Statefulness of callable objects

For each callable object, it may be

  • stateful: must be run sequentially
  • conditionally stateless: can be run in parallel if the inputs have been organized in batch
  • stateless: can be run in parallel

For example, an accumulator, as defined below, is stateful. The second-order difference operator, as defined below, is conditionally stateless providing a batch of three (comparing Difference2_stateful and Difference2_stateless). The function that negates its input (i.e. converting 1 to -1) is stateless.

class Accumulator(object):
    def __init__(self):
        self.acc = 0
    def __call__(self, x):
        self.acc += x
        return self.acc

class Difference2_stateful(object):
    def __init__(self):
        self.cache = collections.deque(maxlen=3)
    def __call__(self, x):
        self.cache.append(x)
        if len(self.cache) == 3:
            return self.cache[-1] - self.cahce[0]

class Difference2_stateless(object):
    """Expecting batched inputs"""
    def __call__(self, batch):
        x, _, z = batch
        return z - x

Callable object types

To run in parallel, a callable object must be pickleable. A notable example of a callable that's not pickleable is shown below:

def g():
    yield from range(10)

class Function(object):
    def __init__(self):
        self.nums = g()
    def __call__(self, *args, **kwargs):
        pass

import pickle
pickle.dumps(Function())
# Traceback (most recent call last):
#   File "<stdin>", line 1, in <module>
# TypeError: can't pickle generator objects

To assist scheduling of the processes, Pipeline expects optionally one global metric when instantiation and two callable-specific metrics when parsing each callable object.

The global metric:

  • n_cpu: The number of cores in total to be allocated to all non-stateful callables. Default to max(1, N-K) where N is the total number of CPU cores available as returned by multiprocessing.cpu_count() and K the number of non-stateful callables.

The callable-specific metrics:

  • stateful: If True, the callable is stateful, and should be of type Callable[[S], T], mapping Iterable[S] to Iterable[T]. If False, the callable is stateless, and should be of type Callable[[S], T], mapping Iterable[S] to Iterable[T]. If a positive integer, the callable is conditionally stateless, and should be of type Callable[[Sequence[S]], T], mapping batched Iterable[S] to Iterable[T]. Otherwise, error will be raised at Pipeline instantiation. This metric is default to True if not found.
  • batch_size: The number of inputs or batches of inputs fed at once. For each stateful callable, at most batch_size number of inputs are fed to the callable (in a separate process). Later inputs have to wait for the production of the output induced by the earliest input. For each non-stateful callable, at most batch_size number of inputs are fed to the pool. Likewise, later inputs have to wait for the production of the output induced by the earliest input. When batch_size = 1, the underlying process/pool will essentially run jobs sequentially. This metric is default to 1 if not found.
  • run_in_master: whever specified (whatever its value), it makes the callabe object run sequentially in the master process, in which case batch_size is ignored. This metric is by default not specified.

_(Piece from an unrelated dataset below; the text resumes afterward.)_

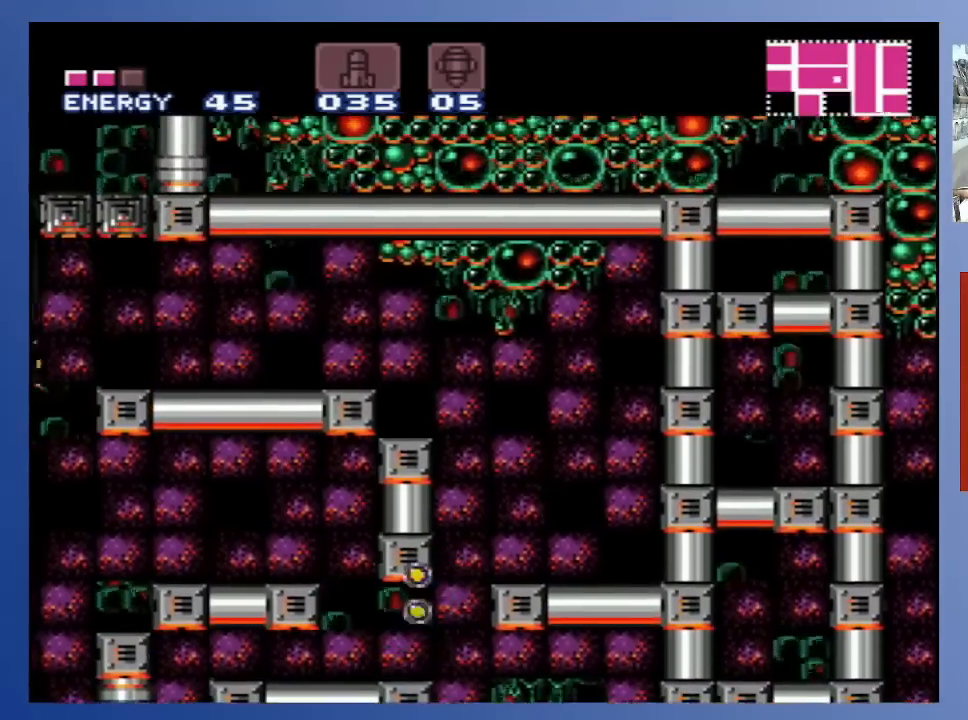
{"buttons": [], "left_stick": "center", "right_stick": "center", "events": [[117, "DPAD_LEFT", "up"], [333, "DPAD_RIGHT", "down"], [500, "DPAD_RIGHT", "up"]]}
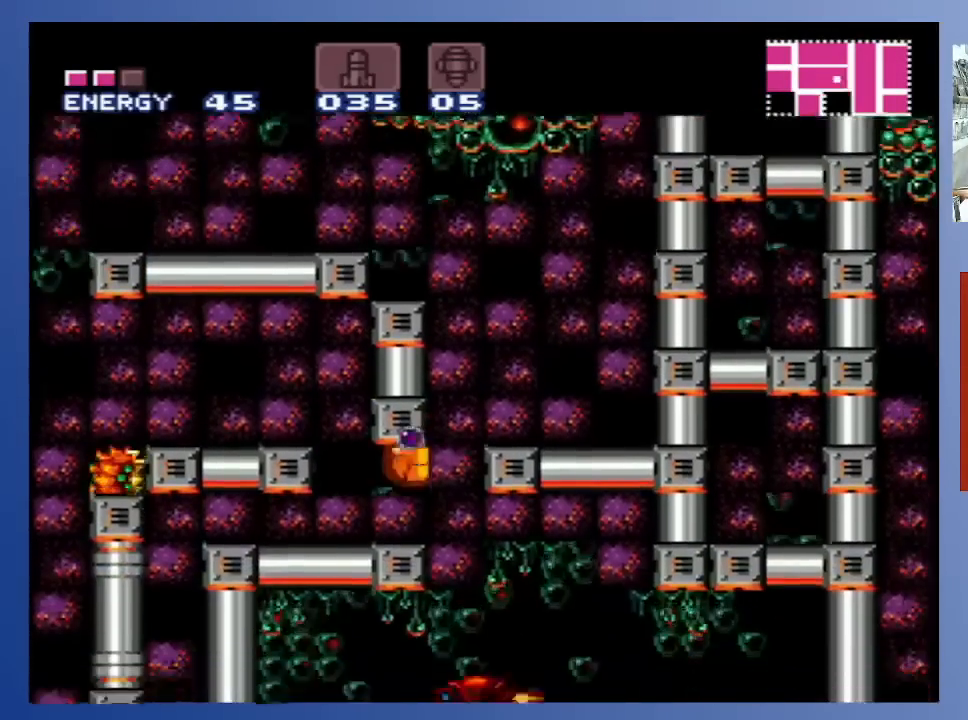
{"buttons": [], "left_stick": "center", "right_stick": "center", "events": [[183, "DPAD_LEFT", "down"], [333, "X", "down"], [417, "X", "up"], [467, "DPAD_LEFT", "up"]]}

The callable-specific metrics can be specified as either the instance variable or the class variable. For example:

# specify as instance variables
def add(args):
    x, y = args
    return x + y

add.stateful = 2
add.batch_size = 10

# specify as instance variables
class Add(object):
    def __init__(self):
        self.stateful = 2
        self.batch_size = 10
    def __call__(self, args):
        x, y = args
        return x + y

# specify as class variables
class Add2(object):
    stateful = 2
    batch_size = 10
    def __call__(self, args):
        x, y = args
        return x + y

What batch_size makes sense

When batch_size is 1, as said earlier, each worker process runs sequentially, under which circumstance non-stateful callable downgrades to stateful callables. For non-stateful callables, once batch_size is larger than the number of workers in the pool, it does no good but consumes more memory. For stateful callables, when memory is sufficient, the larger batch_size is, the more efficient the pipeline becomes.